The dilemma whether one should include or not the Don't know response option into a questionnaire consisting of rating scales of Likert type is eternal. Often, when the items ask about opinion, the DK is included because having no opinion is an important status on its own and the option as such is expected by respondents. In personal trait inventories where people ascribe qualities to a target DK option is typically dropped because a respondent normally is expected to be able to assess the extent of affinity of a characteristic (i.e. respondent is always seen qualified); and when he occasionally finds difficulty he is allowed (by instruction) to skip that item. In personal trait inventories where people describe a target (behavioural items) DK (or don't remember) could be incorporated or dropped depending on the scale design and the specific question of the study.
@Hatim in his answer, @Maarten and some other commentators of the OP question have sensibly put up that a large amount of DK responses observed in the current study indicate problems (content validity or face valitity) in the items or that the subjects don't fit in with the questionnaire ordered to them.
But you can never tell the story, ultimately the interpretation of the impediment is on you (unless you address it in a separate investigation). One could claim, for example, that the inclusion of DK option to the likerts in that questionnaire (say, it is a trait ascription inventory) serves bad, not good. It didn't give you information (of which the commentators say, that it proves that the [rating] model is inadequate
) but rather distracted/seduced a respondent. Be it not supplied the rating decision guided by the implicit cognitive trait schema could have been elicited; but seeing the cooling option precludes the schema and makes one hastily to withdraw.
If you further admit - on your risk, but why not? - that an easily distracted or lazy subject is the one whose potential, held back view is valid but tends to be weakly differentiated - that is, he would easily invoke conventional das Man, in place of personal Erlebnis, schema - then you may tentatively speculate that his missing response is around the sample's or population's mean for that item. If so, why not do mean (+noise) substitution of the missing responses? Or you might do EM or regressional (+noise) imputation to take correlations into account.
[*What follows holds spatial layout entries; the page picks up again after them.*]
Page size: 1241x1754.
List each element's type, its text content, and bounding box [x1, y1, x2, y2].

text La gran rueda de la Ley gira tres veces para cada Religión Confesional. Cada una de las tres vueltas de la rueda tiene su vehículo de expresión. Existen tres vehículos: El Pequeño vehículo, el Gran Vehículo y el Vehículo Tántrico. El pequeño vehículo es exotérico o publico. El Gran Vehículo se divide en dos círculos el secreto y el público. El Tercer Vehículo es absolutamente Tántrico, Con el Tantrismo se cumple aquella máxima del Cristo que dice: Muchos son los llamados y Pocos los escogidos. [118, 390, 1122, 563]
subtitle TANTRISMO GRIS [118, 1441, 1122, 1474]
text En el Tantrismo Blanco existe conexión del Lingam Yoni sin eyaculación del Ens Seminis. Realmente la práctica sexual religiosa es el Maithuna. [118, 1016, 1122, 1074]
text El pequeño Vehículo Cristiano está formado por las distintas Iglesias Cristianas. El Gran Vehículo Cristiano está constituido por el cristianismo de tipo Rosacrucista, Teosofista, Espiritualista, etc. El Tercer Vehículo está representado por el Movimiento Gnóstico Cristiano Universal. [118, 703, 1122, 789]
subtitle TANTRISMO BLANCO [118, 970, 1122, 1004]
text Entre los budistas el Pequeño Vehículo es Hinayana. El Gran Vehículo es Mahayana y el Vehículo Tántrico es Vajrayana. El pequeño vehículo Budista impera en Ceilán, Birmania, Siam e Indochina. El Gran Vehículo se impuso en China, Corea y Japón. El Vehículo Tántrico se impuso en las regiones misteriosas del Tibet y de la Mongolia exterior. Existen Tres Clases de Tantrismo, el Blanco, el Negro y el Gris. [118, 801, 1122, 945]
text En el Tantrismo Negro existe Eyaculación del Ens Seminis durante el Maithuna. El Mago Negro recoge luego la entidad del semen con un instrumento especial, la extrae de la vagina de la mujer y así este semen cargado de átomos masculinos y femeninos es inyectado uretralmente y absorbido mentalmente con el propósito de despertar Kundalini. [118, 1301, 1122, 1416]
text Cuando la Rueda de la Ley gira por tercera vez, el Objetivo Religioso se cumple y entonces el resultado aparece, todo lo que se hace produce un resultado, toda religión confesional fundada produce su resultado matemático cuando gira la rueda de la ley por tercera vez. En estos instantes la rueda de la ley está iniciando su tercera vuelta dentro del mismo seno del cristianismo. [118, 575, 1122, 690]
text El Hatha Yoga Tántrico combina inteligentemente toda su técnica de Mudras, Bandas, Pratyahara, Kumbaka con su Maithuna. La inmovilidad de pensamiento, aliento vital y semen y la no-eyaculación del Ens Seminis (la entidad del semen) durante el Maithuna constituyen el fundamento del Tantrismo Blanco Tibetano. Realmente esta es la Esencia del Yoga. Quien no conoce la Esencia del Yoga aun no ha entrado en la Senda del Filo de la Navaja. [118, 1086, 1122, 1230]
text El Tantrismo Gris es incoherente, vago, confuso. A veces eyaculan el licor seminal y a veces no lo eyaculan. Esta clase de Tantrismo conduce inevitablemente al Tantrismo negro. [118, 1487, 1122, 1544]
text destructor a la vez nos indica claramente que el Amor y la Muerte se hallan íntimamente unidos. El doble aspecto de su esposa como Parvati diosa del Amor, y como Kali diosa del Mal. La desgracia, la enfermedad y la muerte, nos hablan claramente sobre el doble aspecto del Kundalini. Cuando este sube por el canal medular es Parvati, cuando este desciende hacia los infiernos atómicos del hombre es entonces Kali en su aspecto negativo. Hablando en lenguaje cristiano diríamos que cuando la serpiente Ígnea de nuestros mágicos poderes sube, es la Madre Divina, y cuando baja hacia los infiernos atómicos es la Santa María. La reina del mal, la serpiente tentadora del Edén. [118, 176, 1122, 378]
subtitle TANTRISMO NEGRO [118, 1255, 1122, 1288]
To repeat: the imputation decision is possible but risky, and is unlikely, given the large amount of missing data, to restore "truly" the absent data. As @rumtscho said, surely that the new questionnaire with DK is not equivalent to the original one without DK, and the data is no longer comparable.
These were speculations. But first of all, you ought to attempt to investigate the observed patterns of missingness. Who are those subjects who selected DK? Do they cluster together in subtypes? How they are different on the rest of the items from the "okay" subsample? Some software have Missing Value Analysis package. Then you could decide whether to drop the people entirely or partly, or to impute, or to analyze them as a separate subsample.
P.S. Also note that respondents are "stupid". They often just mix up with the scale grades. For example, if the DK point was placed close to one pole of the scale it would often get confused by inattention with that pole. I'm not joking.